Data shown section start

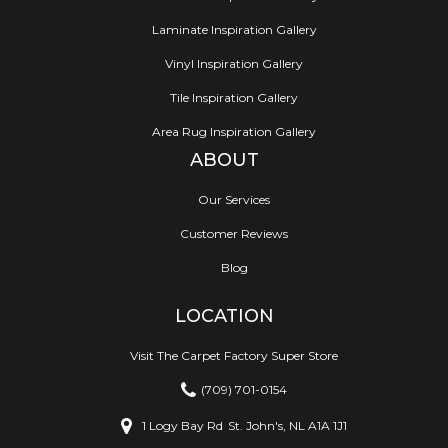
Laminate Inspiration Gallery
Vinyl Inspiration Gallery
Tile Inspiration Gallery
Area Rug Inspiration Gallery
ABOUT
Our Services
Customer Reviews
Blog
LOCATION
Visit The Carpet Factory Super Store
(709) 701-0154
1 Logy Bay Rd
St. John's, NL A1A 1J1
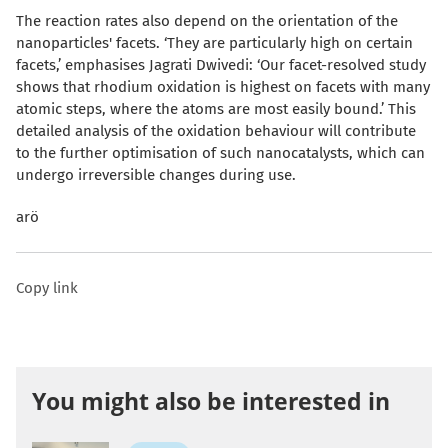
The reaction rates also depend on the orientation of the
nanoparticles' facets. ‘They are particularly high on certain
facets,’ emphasises Jagrati Dwivedi: ‘Our facet-resolved study
shows that rhodium oxidation is highest on facets with many
atomic steps, where the atoms are most easily bound.’ This
detailed analysis of the oxidation behaviour will contribute
to the further optimisation of such nanocatalysts, which can
undergo irreversible changes during use.
arö
Copy link
You might also be interested in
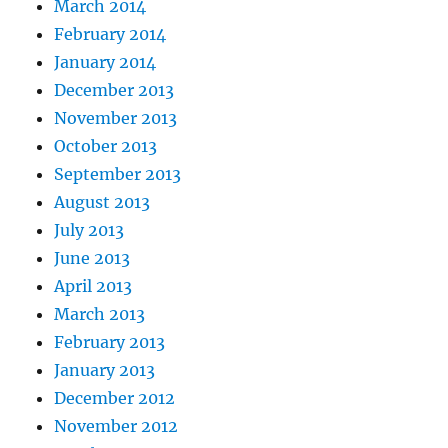
March 2014
February 2014
January 2014
December 2013
November 2013
October 2013
September 2013
August 2013
July 2013
June 2013
April 2013
March 2013
February 2013
January 2013
December 2012
November 2012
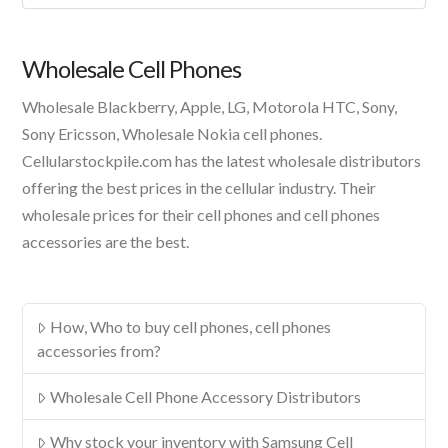
A
Product
Wholesale Cell Phones
Wholesale Blackberry, Apple, LG, Motorola HTC, Sony,
Sony Ericsson, Wholesale Nokia cell phones.
Cellularstockpile.com has the latest wholesale distributors
offering the best prices in the cellular industry. Their
wholesale prices for their cell phones and cell phones
accessories are the best.
How, Who to buy cell phones, cell phones
accessories from?
Wholesale Cell Phone Accessory Distributors
Why stock your inventory with Samsung Cell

Data shown section end

- Problem requirements
An exact copy of the lines above from the one with "November 2013" up to and including the one with "offering the best" is required; reproduce only those lines, omitting all pictures.

- Reply
November 2013
October 2013
September 2013
August 2013
July 2013
June 2013
April 2013
March 2013
February 2013
January 2013
December 2012
November 2012
A
Product
Wholesale Cell Phones
Wholesale Blackberry, Apple, LG, Motorola HTC, Sony,
Sony Ericsson, Wholesale Nokia cell phones.
Cellularstockpile.com has the latest wholesale distributors
offering the best prices in the cellular industry. Their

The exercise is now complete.